• [EXTRAIT FOURNI]:
Vendredeuil, c’est Darien, une verve incroyable, un homme plein de contradictions, entre envie, jalousie, frustrations de tous ordres, ambition d’écrire et d’être reconnu, hésitations, tentations d’une vie plus douce, plus tranquille, une existence apaisée, mais dans laquelle il comprend vite qu’il ne serait jamais à sa place, et haine croissante pour un système qui rétribue à peu près l’opposé de ce qu’il prêche, un système d’hypocrisie et de veulerie institutionnalisée dont la réalisation le force à faire des choix radicaux : Certes, il souffrirait… Soit. Il saurait supporter la souffrance- et la cacher, aussi, comme l’enfant de Sparte qui cachait le renard qui lui dévorait le ventre. Et d’abord, il lui fallait sortir de la nuit, de cette fosse dans laquelle il était tombé, de cette sentine. Il ne devait pas être un Pharisien. Il devait être un homme. » Darien exprime si bien ce que toute personne qui a voulu intégrer, qui a voulu forcer la reconnaissance d’un système qu’il récuse et dans lequel il ne saurait se reconnaître, a pu ressentir, le constat que c’est sa contradiction qui est à l’origine de son malheur, de son mal être, car on ne serait être soi, et embrasser ce que l’on abhorre. C’est le sort des critiques réalistes non dogmatiques de ne pouvoir trouver leur chapelle, mais de suivre leur chemin, en solitaire, jusqu’à ce que l’écho de leurs voix parvienne à ceux qui sont comme eux.

• [LIGNES DE DONNÉES]:
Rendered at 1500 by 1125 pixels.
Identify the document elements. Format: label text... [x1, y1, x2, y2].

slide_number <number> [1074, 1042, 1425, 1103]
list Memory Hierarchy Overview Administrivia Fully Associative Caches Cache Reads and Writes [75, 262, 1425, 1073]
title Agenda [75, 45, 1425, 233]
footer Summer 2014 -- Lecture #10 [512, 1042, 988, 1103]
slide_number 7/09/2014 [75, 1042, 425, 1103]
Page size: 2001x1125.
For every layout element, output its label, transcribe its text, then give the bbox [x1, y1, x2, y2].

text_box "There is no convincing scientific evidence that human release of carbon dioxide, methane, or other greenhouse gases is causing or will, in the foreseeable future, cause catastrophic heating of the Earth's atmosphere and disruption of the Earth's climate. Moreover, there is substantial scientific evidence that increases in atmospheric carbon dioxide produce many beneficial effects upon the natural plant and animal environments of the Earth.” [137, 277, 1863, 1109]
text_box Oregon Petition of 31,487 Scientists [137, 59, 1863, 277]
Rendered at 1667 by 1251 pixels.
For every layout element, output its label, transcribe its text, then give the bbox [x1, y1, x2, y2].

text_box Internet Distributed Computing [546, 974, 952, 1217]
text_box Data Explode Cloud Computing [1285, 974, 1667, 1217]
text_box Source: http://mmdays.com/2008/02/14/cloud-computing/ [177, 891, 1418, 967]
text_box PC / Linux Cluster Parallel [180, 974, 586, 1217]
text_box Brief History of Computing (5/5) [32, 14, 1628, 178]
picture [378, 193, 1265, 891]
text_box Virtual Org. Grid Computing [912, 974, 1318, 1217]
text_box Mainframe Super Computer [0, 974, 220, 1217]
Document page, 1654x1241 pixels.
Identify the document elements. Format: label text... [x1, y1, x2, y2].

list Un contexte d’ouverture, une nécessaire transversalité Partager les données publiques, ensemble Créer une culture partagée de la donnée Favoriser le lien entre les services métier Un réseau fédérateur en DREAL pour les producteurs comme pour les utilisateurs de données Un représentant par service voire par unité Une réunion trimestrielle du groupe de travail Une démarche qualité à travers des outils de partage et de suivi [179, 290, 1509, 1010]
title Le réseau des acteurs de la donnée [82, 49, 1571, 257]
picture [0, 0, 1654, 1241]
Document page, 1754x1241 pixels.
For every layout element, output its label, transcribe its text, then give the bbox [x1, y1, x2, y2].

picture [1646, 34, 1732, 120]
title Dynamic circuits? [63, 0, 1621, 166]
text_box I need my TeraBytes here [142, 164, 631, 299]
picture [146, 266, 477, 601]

• [CONSIGNES ET EXIGENCES]: Prolongez l'extrait sur Darien et Vendredeuil à partir de sa dernière phrase. Les items n'interviennent pas dans ce travail.

• [RÉPONSE PROPOSÉE]:
Une histoire d’amour qui finit mal

Pour la première fois, Darien parle d’amour. Je me trompe, il y a avant ça les pages magnifiques du narrateur de L’Epaulette, celles qui suivent la mort de sa mère. La relation de Darien avec les femmes a toujours été ambiguë, comme beaucoup des aspects de sa personnalité en l’occurrence. Il les respecte, et méprise la société bourgeoise qui les traite comme des filles censées procurer le plaisir aux hommes, ou des mères censées enseigner tous les miasmes dont se nourrit la société, et en même temps, il les critique sévèrement pour entretenir ce jeu dont elles sont les consentantes victimes. Dans « Les Pharisiens », Vendredeuil est amoureux de Suzanne, femme libre, drôle, piquante, cultivée, ancienne comédienne, et pourtant plutôt que de le suivre dans une vie imprévisible, elle le convainc d’accepter le marché faustien que lui propose l’Ogre, ce qui conduit à la rupture. Comme toujours, les pages qui décrivent la relation de Vendredeuil et de Suzanne, les dialogues vifs, et vrais, sont d’une étonnante modernité. Darien avait au moins cinquante ans d’avance. Est-ce paradoxalement le premier écrivain féministe ?

Darien, l’anti-antisémite ?

« Les Pharisiens » sont un roman curieux. L’un des attraits du texte, bien entendu, c’est qu’on peut le voir comme un règlement de compte avec Drumont et sa bande, tous ses petits amis, les antisémites bon ton qui peuplent la France de 1891 comme les morpions le bas clergé.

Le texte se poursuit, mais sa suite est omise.